THE CLEAR AND PRESENT DANGER

I don’t know why I took so long to read Jeffrey Goldberg’s latest piece from Kurdistan in the New Yorker. I started reading it coming back on the plane from Miami and I’m still reeling. It’s easily the most important piece of journalism produced this year: judiciously reported, pellucidly written, morally strict. It starts with Goldberg’s journey into the fledgling region of Kurdistan, the autonomous semi-state constructed by the Kurds betrayed and rejected by every major power for centuries. He reports on the horrors of what Saddam did in Halabja, and what, given a chance, Saddam and his proxies would do in this country and Israel if he is not stopped. What Goldberg shows is that Saddam’s chemical attacks on his own citizens were not merely exercises in genocidal evil. They were target practice:

“An Iraqi defector, Khidhir Hamza, who is the former director of Saddam’s nuclear weapons program, told me earlier this year that before the attack on Halabja, military doctors had mapped the city, and that afterward they entered it wearing protective clothing in order to study the dispersal of the dead. ‘These were field tests, an experiment on a town,’ Hamza told me. He said that he had direct knowledge of the Army’s procedures that day in Halabja. ‘The doctors were given sheets with grids on them, and they had to answer questions such as ‘How far are the dead from the canisters?””

Even those who survived are hideously deformed, infertile, or sick. The children of the region die slow and awful deaths from lung cancer. No one can say we haven’t been warned.

THE AL QAEDA LINK: The first sign of real hope for those on the frontline of this maniac’s ambitions was president Bush’s state of the union speech, confirming its status in my mind as the Iron Curtain moment of the 21st Century. Bush’s address, according to Goldberg,

“had had an electric effect on every Kurd I met who heard [it] … General Simko Dizayee, the chief of staff of the peshmerga, told me, ‘Bush’s speech filled our hearts with hope.'”

But Goldberg’s key contribution is to show, convincingly to my mind, how logical and likely it is that Saddam is now in league with al Qaeda and other terrorist groups to bring these awful weapons of mass destruction to the cities and towns where you and I live. The key linkage, Goldberg suggests, is a small fanatical Islamo-fascist terrorist group called Ansar al-Islam, operating in the hinterlands of Kurdistan. Goldberg writes:

“The allegations include charges that Ansar al-Islam has received funds directly from al Qaeda; that the intelligence service of Saddam Hussein has joint control, with al Qaeda operatives, over Ansar al-Islam; that Saddam Hussein hosted a senior leader of al Qaeda in Baghdad in 1992; that a number of al Qaeda members fleeing Afghanistan have been secretly brought into territory controlled by Ansar al-Islam; and that Iraqi intelligence agents smuggled conventional weapons, and possibly even chemical and biological weapons, into Afghanistan. If these charges are true, it would mean that the relationship between Saddam’s regime and al Qaeda is far closer than previously thought.”

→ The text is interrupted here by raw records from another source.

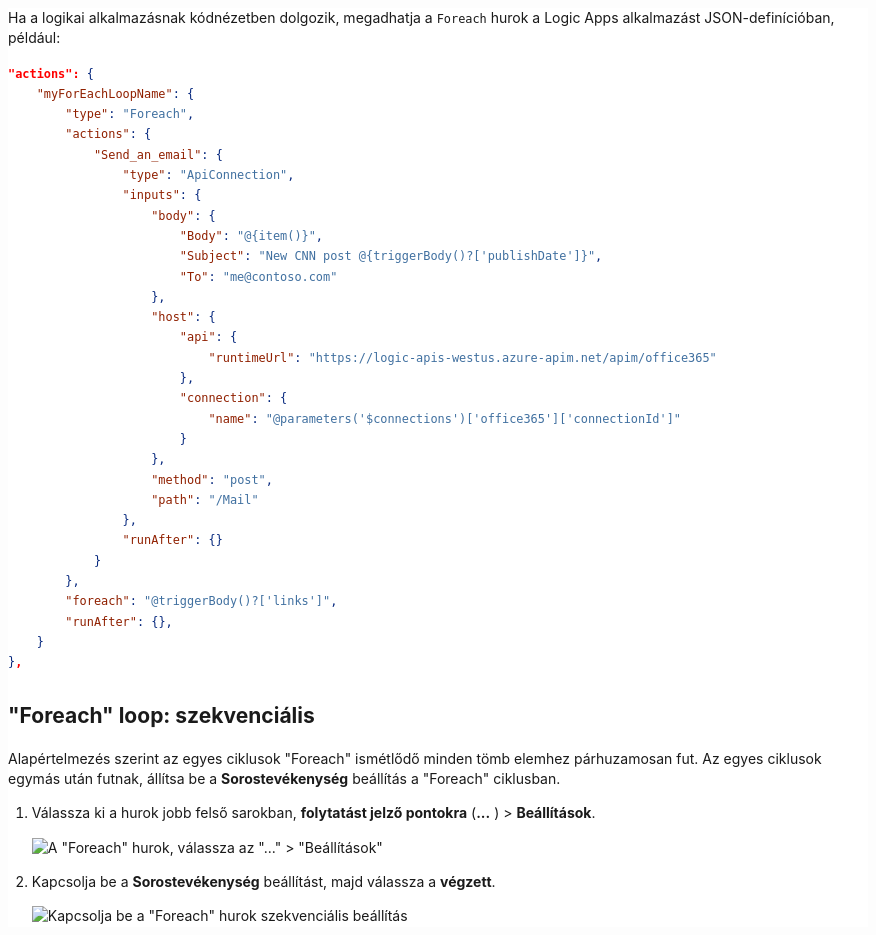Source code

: Ha a logikai alkalmazásnak kódnézetben dolgozik, megadhatja a `Foreach` hurok a Logic Apps alkalmazást JSON-definícióban, például:

``` json
"actions": {
    "myForEachLoopName": {
        "type": "Foreach",
        "actions": {
            "Send_an_email": {
                "type": "ApiConnection",
                "inputs": {
                    "body": {
                        "Body": "@{item()}",
                        "Subject": "New CNN post @{triggerBody()?['publishDate']}",
                        "To": "me@contoso.com"
                    },
                    "host": {
                        "api": {
                            "runtimeUrl": "https://logic-apis-westus.azure-apim.net/apim/office365"
                        },
                        "connection": {
                            "name": "@parameters('$connections')['office365']['connectionId']"
                        }
                    },
                    "method": "post",
                    "path": "/Mail"
                },
                "runAfter": {}
            }
        },
        "foreach": "@triggerBody()?['links']",
        "runAfter": {},
    }
},
```

<a name="sequential-foreach-loop"></a>

## <a name="foreach-loop-sequential"></a>"Foreach" loop: szekvenciális

Alapértelmezés szerint az egyes ciklusok "Foreach" ismétlődő minden tömb elemhez párhuzamosan fut. Az egyes ciklusok egymás után futnak, állítsa be a **Sorostevékenység** beállítás a "Foreach" ciklusban.

1. Válassza ki a hurok jobb felső sarokban, **folytatást jelző pontokra** (**...** ) > **Beállítások**.

   ![A "Foreach" hurok, válassza az "..." > "Beállítások"](media/logic-apps-control-flow-loops/for-each-loop-settings.png)

2. Kapcsolja be a **Sorostevékenység** beállítást, majd válassza a **végzett**.

   ![Kapcsolja be a "Foreach" hurok szekvenciális beállítás](media/logic-apps-control-flow-loops/for-each-loop-sequential-setting.png)
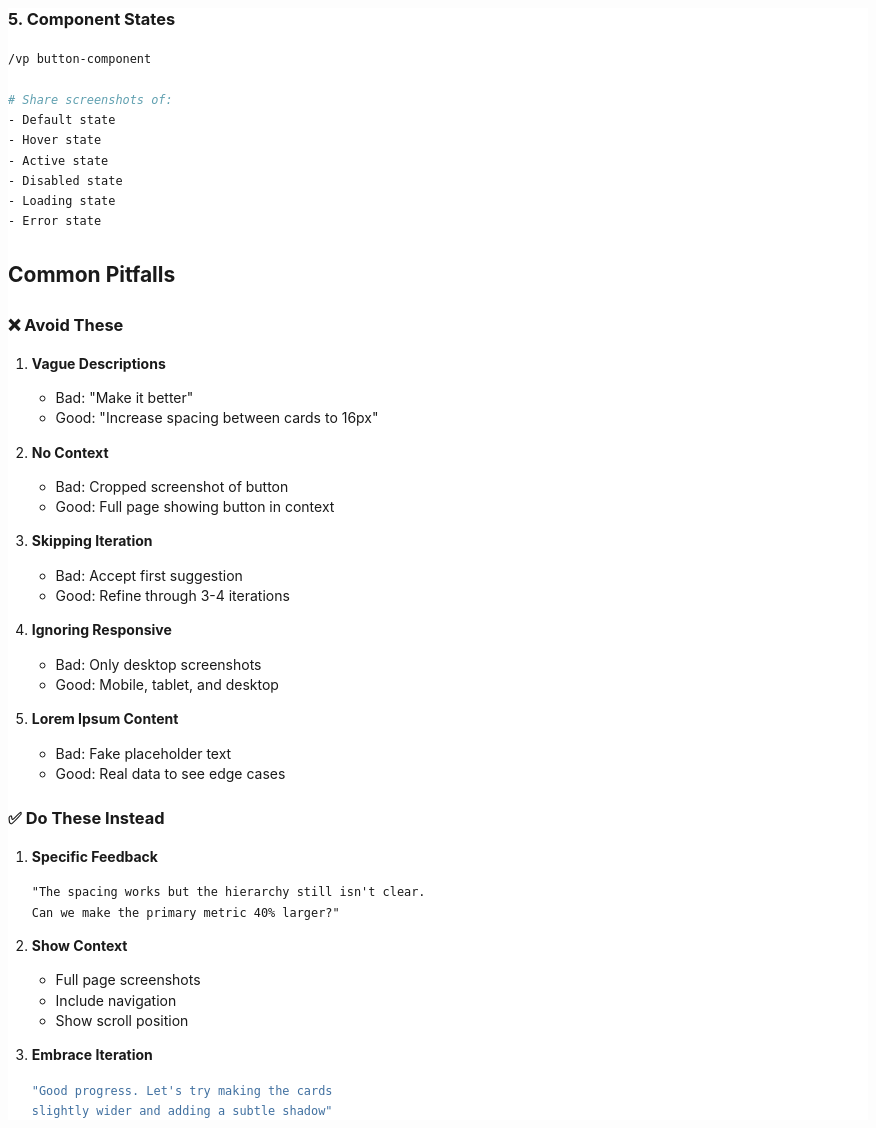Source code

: ### 5. Component States

```bash
/vp button-component

# Share screenshots of:
- Default state
- Hover state
- Active state
- Disabled state
- Loading state
- Error state
```

## Common Pitfalls

### ❌ Avoid These

1. **Vague Descriptions**
   - Bad: "Make it better"
   - Good: "Increase spacing between cards to 16px"

2. **No Context**
   - Bad: Cropped screenshot of button
   - Good: Full page showing button in context

3. **Skipping Iteration**
   - Bad: Accept first suggestion
   - Good: Refine through 3-4 iterations

4. **Ignoring Responsive**
   - Bad: Only desktop screenshots
   - Good: Mobile, tablet, and desktop

5. **Lorem Ipsum Content**
   - Bad: Fake placeholder text
   - Good: Real data to see edge cases

### ✅ Do These Instead

1. **Specific Feedback**
   ```
   "The spacing works but the hierarchy still isn't clear. 
   Can we make the primary metric 40% larger?"
   ```

2. **Show Context**
   - Full page screenshots
   - Include navigation
   - Show scroll position

3. **Embrace Iteration**
   ```bash
   "Good progress. Let's try making the cards 
   slightly wider and adding a subtle shadow"
   ```
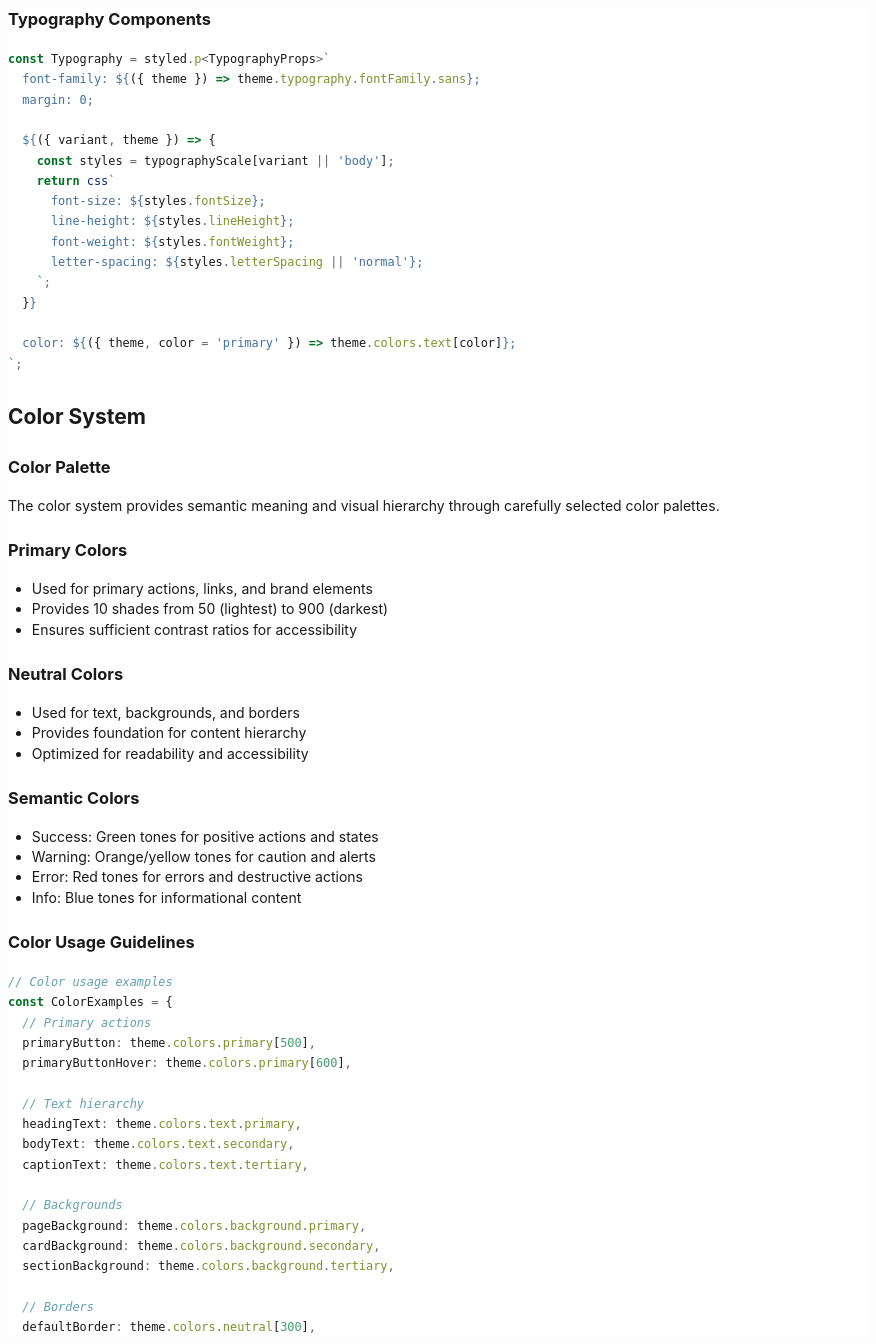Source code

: ### Typography Components
```typescript
const Typography = styled.p<TypographyProps>`
  font-family: ${({ theme }) => theme.typography.fontFamily.sans};
  margin: 0;
  
  ${({ variant, theme }) => {
    const styles = typographyScale[variant || 'body'];
    return css`
      font-size: ${styles.fontSize};
      line-height: ${styles.lineHeight};
      font-weight: ${styles.fontWeight};
      letter-spacing: ${styles.letterSpacing || 'normal'};
    `;
  }}
  
  color: ${({ theme, color = 'primary' }) => theme.colors.text[color]};
`;
```

## Color System

### Color Palette
The color system provides semantic meaning and visual hierarchy through carefully selected color palettes.

### Primary Colors
- Used for primary actions, links, and brand elements
- Provides 10 shades from 50 (lightest) to 900 (darkest)
- Ensures sufficient contrast ratios for accessibility

### Neutral Colors
- Used for text, backgrounds, and borders
- Provides foundation for content hierarchy
- Optimized for readability and accessibility

### Semantic Colors
- Success: Green tones for positive actions and states
- Warning: Orange/yellow tones for caution and alerts
- Error: Red tones for errors and destructive actions
- Info: Blue tones for informational content

### Color Usage Guidelines
```typescript
// Color usage examples
const ColorExamples = {
  // Primary actions
  primaryButton: theme.colors.primary[500],
  primaryButtonHover: theme.colors.primary[600],
  
  // Text hierarchy
  headingText: theme.colors.text.primary,
  bodyText: theme.colors.text.secondary,
  captionText: theme.colors.text.tertiary,
  
  // Backgrounds
  pageBackground: theme.colors.background.primary,
  cardBackground: theme.colors.background.secondary,
  sectionBackground: theme.colors.background.tertiary,
  
  // Borders
  defaultBorder: theme.colors.neutral[300],
```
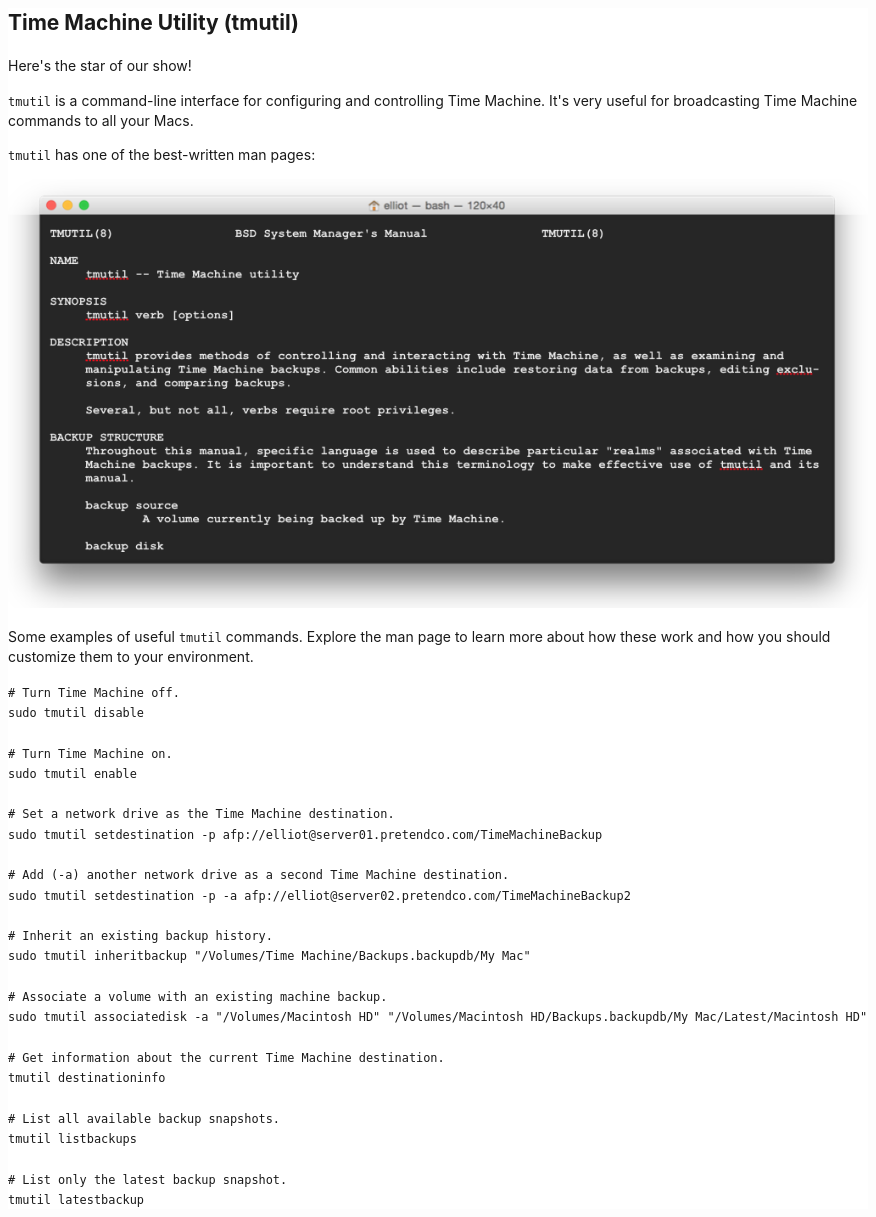 
## Time Machine Utility (tmutil)

Here's the star of our show!

`tmutil` is a command-line interface for configuring and controlling Time Machine. It's very useful for broadcasting Time Machine commands to all your Macs.

`tmutil` has one of the best-written man pages:

![tmutil-man-page](images/tmutil-man-page.png)

Some examples of useful `tmutil` commands. Explore the man page to learn more about how these work and how you should customize them to your environment.

```
# Turn Time Machine off.
sudo tmutil disable

# Turn Time Machine on.
sudo tmutil enable

# Set a network drive as the Time Machine destination.
sudo tmutil setdestination -p afp://elliot@server01.pretendco.com/TimeMachineBackup

# Add (-a) another network drive as a second Time Machine destination.
sudo tmutil setdestination -p -a afp://elliot@server02.pretendco.com/TimeMachineBackup2

# Inherit an existing backup history.
sudo tmutil inheritbackup "/Volumes/Time Machine/Backups.backupdb/My Mac"

# Associate a volume with an existing machine backup.
sudo tmutil associatedisk -a "/Volumes/Macintosh HD" "/Volumes/Macintosh HD/Backups.backupdb/My Mac/Latest/Macintosh HD"

# Get information about the current Time Machine destination.
tmutil destinationinfo

# List all available backup snapshots.
tmutil listbackups

# List only the latest backup snapshot.
tmutil latestbackup

```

It also seems to me to mean something quite simple. Even if it is merely possible that these allegations are true, the consequences are obvious. This war has just begun. Afghanistan was a preliminary. Iraq is the issue. We must act – and quickly, and decisively and with no possibility for error. I trust this president to get that balance right, and was relieved to hear his renewed commitment yesterday. The phony war is nearing its end. The real and vital conflict will soon be here. And the sooner it comes, the less likelihood of the unthinkable occurring.

(For an online Q and A with Goldberg about his article, click here.)

NIXON AND NOW: Perusing former president Nixon’s deranged and taped harangues against Jews, gays and weed today, reminds me again of what a disgraceful president he was – catastrophic in domestic policy, mediocre abroad. But it says something, doesn’t it, that a website like this that routinely defends Jews, gays and weed would now be regarded by many as conservative. Progress, no?